Copy the text from the material below, changing every "KONTAKT" to "CONTACT" and leaving everything else as it is. Don't include the pictures.
* * *
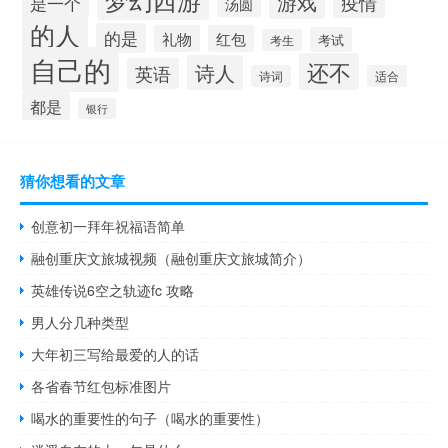
梦幻西游
游戏
疫情
是一个
汤圆
的人
的是
礼物
红包
考试
考生
自己的
还不
诗人
英语
诗词
适合
都是
银行
猜你想看的文章
创意初一拜年祝福语简单
融创重庆文旅城视频（融创重庆文旅城简介）
英雄传说6空之轨迹fc 攻略
男人分几种类型
大年初三写给最爱的人的话
各省春节红包标准图片
喝水的重要性的句子（喝水的重要性）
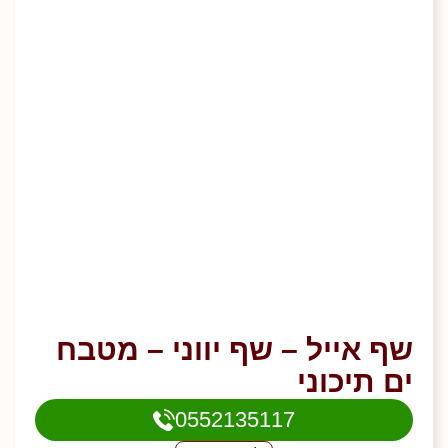
שף אייל – שף יווני – מטבח
ים תיכוני
0552135117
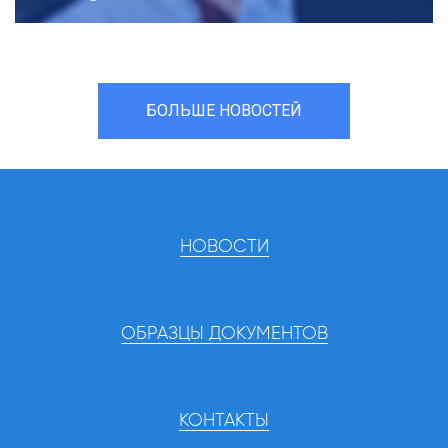
БОЛЬШЕ НОВОСТЕЙ
НОВОСТИ
ОБРАЗЦЫ ДОКУМЕНТОВ
КОНТАКТЫ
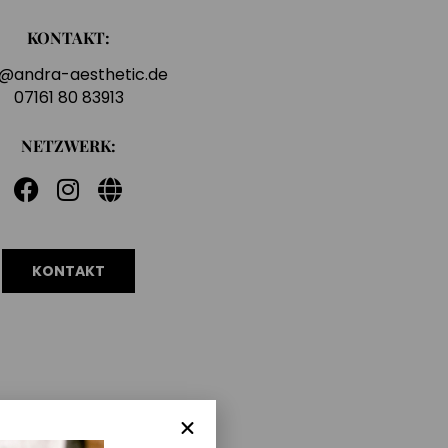
KONTAKT:
o@andra-aesthetic.de
07161 80 83913
NETZWERK:
KONTAKT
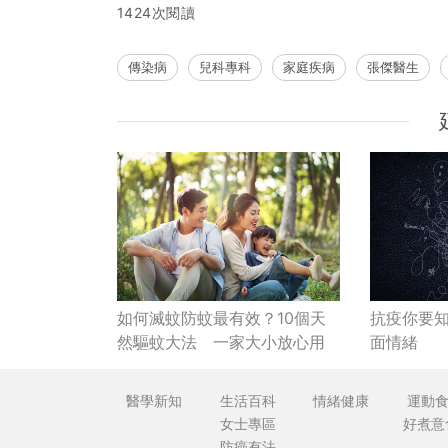
1424次閱讀
傳染病
兒科專科
家庭疾病
張傑醫生
如何滅蚊防蚊最有效？10個天
抗疫你要知
然驅蚊大法 一家大小放心用
面情緒⠀
醫學新知
生活百科
情緒健康
運動
女士專區
好煮意
防癌有法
* * *
* [Task response]:
梦幻西游
游戏
疫情
是一个
汤圆
的人
的是
礼物
红包
考试
考生
自己的
还不
诗人
英语
诗词
适合
都是
银行
猜你想看的文章
创意初一拜年祝福语简单
融创重庆文旅城视频（融创重庆文旅城简介）
英雄传说6空之轨迹fc 攻略
男人分几种类型
大年初三写给最爱的人的话
各省春节红包标准图片
喝水的重要性的句子（喝水的重要性）
שף אייל – שף יווני – מטבח
ים תיכוני
0552135117
БОЛЬШЕ НОВОСТЕЙ
НОВОСТИ
ОБРАЗЦЫ ДОКУМЕНТОВ
КОНТАКТЫ
CONTACT:
o@andra-aesthetic.de
07161 80 83913
NETZWERK:
CONTACT
1424次閱讀
傳染病
兒科專科
家庭疾病
張傑醫生
如何滅蚊防蚊最有效？10個天
抗疫你要知
然驅蚊大法 一家大小放心用
面情緒⠀
醫學新知
生活百科
情緒健康
運動
女士專區
好煮意
防癌有法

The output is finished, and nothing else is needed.